Anna Bligh has taken aim at politicians’ shrinking desire to undertake bold reform and instead target the banking industry, labelling the environment “dangerous” for financial stability in the economy.
As she called on the Western Australian government to rule out launching its own state-based bank levy, Ms Bligh said the “venomous” public attacks by political leaders “climbing over each other to be, and to be seen to be, tough on banks” was concerning. Noting the banks were the nation’s biggest taxpayers and undertaking a major industry-led reform agenda to rebuild trust, Ms Bligh said the political landscape had not been this intense for 70 years since Ben Chifley announced his intention to nationalise the commercial banks.
“In this context, there is an ever diminishing appetite for thoughtful and sensible public policy making. Any appetite there may once have been to explain the complexity and importance of banking to the Australian economy has been all but extinguished,” the ABA chief told the National Press Club in Canberra yesterday.

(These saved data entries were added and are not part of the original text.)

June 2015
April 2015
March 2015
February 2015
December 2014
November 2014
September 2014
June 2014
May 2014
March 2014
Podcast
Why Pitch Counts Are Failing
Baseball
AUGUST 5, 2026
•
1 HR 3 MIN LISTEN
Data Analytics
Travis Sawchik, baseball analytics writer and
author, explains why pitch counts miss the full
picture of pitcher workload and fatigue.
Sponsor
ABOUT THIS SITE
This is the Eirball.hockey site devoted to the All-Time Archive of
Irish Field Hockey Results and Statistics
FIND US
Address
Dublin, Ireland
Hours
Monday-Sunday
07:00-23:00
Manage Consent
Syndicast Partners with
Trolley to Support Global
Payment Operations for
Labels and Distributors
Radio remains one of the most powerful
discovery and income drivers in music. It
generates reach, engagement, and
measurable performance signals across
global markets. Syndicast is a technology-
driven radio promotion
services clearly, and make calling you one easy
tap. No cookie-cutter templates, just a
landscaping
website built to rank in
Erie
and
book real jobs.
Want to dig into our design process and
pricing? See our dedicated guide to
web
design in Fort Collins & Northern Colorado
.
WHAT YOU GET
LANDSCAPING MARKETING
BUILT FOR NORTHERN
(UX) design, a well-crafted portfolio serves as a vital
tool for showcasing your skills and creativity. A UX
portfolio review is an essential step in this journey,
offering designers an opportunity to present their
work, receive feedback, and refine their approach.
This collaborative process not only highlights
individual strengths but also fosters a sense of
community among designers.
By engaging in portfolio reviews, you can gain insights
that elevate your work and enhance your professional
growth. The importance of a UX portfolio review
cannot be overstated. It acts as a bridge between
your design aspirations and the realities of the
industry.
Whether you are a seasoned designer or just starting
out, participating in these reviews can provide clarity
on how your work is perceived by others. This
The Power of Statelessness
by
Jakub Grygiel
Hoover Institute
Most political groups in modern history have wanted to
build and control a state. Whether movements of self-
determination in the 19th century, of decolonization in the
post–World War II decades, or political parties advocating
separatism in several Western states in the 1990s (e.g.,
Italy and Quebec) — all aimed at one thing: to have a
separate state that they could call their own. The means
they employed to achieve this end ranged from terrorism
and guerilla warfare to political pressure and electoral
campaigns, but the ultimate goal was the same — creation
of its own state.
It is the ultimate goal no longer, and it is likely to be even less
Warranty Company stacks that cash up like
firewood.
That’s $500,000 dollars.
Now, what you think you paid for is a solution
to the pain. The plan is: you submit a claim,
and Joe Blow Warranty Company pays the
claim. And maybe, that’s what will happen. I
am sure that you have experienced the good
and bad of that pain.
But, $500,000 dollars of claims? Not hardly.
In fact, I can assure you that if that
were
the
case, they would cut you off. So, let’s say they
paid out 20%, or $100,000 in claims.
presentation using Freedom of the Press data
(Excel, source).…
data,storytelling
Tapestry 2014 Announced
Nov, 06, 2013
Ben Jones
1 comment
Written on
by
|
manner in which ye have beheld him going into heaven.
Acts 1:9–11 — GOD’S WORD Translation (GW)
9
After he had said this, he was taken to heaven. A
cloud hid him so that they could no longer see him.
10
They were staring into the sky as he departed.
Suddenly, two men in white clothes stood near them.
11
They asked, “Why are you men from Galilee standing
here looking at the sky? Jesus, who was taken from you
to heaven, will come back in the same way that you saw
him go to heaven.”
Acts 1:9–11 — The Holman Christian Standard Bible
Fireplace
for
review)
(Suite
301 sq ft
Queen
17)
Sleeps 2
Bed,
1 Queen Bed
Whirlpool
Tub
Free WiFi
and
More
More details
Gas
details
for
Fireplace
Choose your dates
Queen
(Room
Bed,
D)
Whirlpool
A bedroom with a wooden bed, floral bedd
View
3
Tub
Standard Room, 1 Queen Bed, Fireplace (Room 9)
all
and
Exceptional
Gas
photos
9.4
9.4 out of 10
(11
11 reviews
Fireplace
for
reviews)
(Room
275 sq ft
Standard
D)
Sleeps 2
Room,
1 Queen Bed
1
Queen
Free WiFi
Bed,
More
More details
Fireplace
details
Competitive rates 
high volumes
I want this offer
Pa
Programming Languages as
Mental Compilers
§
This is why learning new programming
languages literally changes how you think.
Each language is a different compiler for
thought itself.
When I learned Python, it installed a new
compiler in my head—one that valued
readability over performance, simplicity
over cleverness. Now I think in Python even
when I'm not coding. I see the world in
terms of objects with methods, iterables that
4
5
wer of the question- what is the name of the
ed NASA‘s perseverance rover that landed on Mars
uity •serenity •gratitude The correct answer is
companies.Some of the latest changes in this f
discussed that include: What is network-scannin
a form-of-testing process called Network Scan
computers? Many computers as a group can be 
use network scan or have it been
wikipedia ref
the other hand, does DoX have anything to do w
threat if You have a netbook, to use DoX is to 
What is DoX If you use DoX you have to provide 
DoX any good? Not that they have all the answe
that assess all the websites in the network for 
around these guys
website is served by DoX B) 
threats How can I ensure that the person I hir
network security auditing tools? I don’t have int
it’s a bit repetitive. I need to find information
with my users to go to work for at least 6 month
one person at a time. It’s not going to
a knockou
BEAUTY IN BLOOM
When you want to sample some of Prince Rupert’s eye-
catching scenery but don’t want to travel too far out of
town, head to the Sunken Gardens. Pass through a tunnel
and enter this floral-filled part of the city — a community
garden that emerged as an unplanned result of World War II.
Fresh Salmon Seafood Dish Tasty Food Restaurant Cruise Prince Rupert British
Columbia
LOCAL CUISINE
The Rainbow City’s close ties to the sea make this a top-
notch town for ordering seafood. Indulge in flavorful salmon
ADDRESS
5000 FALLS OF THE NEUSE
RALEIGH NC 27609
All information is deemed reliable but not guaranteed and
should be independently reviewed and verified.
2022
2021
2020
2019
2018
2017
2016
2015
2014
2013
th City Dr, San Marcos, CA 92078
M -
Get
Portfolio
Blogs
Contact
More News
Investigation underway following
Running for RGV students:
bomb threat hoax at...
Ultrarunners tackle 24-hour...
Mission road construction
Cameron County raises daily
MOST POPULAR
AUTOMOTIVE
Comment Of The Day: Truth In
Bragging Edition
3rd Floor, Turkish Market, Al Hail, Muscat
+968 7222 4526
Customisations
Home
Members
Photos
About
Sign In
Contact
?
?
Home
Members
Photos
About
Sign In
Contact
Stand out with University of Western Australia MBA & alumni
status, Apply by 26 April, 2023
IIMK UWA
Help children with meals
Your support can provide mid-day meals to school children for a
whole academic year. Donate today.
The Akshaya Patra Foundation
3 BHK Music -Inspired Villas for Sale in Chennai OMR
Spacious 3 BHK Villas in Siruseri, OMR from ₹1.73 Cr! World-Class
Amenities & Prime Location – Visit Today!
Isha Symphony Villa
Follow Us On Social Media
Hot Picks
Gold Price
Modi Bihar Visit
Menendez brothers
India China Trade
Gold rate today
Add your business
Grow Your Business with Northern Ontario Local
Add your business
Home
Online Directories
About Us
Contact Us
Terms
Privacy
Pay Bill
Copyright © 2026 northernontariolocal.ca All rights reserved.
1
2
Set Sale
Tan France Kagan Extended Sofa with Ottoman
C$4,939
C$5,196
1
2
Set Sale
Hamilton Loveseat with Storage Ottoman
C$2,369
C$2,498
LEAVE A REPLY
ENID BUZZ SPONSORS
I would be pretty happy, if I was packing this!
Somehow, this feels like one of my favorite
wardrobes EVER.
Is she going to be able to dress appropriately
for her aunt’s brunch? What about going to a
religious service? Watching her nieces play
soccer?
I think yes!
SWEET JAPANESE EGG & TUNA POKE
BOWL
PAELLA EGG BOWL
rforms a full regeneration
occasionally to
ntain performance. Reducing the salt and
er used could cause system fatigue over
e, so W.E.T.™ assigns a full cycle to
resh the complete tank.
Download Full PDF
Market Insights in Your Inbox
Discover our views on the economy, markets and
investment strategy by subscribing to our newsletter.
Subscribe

“It is now permissible in public life to say anything about and do anything to banks – this puts our banking system into an ever-more precarious position.”
Ms Bligh, the former Premier of Queensland, cited comments by the Federal Treasurer that banks determine interest rates using a “voodoo black box” and from the opposition leader that “there are tens of thousands of Australians on an annual basis being ripped off.”
“This rhetoric is dangerous for Australia’s financial stability. In this political landscape, it is not surprising that persistent myths and criticisms about banks flourish,” she said.
In the May federal budget, the government unveiled a package of banking reforms including bank levy on the major banks, which was subsequently followed by the South Australian government’s own similar tax. Ms Bligh urged WA Premier Mark McGowan to rule out introducing a bank tax, saying it would impact the state’s fragile economy and noting that South Australia’s tax was unlikely to be legislated due to “widespread opposition from the business community, the people of South Australia and Members of Parliament”.
Ms Bligh conceded banks needed to speed up efforts to improve culture and conduct after instances of “poor bank culture and poor customer outcomes”, which banks accepted were wrong. But after more than 100 days as ABA’s new CEO, she expressed confidence that the industry was serious about delivering its most “ambitious” reform agenda in Australia’s history to rebuild community trust.
“People have relatively low awareness of the reforms that are sweeping across the banking industry. But when they are taken through the reforms, step by step, they have a very positive view of any initiatives designed to improve standards and integrity, such as the new code of banking practice,” she said.
Other initiatives include decoupling remuneration incentives from sales targets, appointing customer advocates, stronger whistle blower protections, a new executive accountability regime and new one stop shop for customer complaints.
Ms Bligh also noted that almost 75 per cent of people believe that banks return less than a quarter of their profits to their shareholders, who are mostly Australians who either own shares directly or via their superannuation funds. The big banks’ dividend payout ratios – the amount of profit paid to shareholders – are around 80 per cent.
She said this misunderstanding fed into the declining level of trust faced by the industry and represented an opportunity for banks to help show Australians they and the broader economy benefit from strong banks.
“This research is being conducted as part of a benchmarking exercise against which the ABA and the banking industry can measure progress on the project to rebuild trust with customers and the broader community,” she said.
“It represents my determination and that of the industry to make real change and to hold ourselves accountable for that change. When finalised, the benchmarks will be made public.”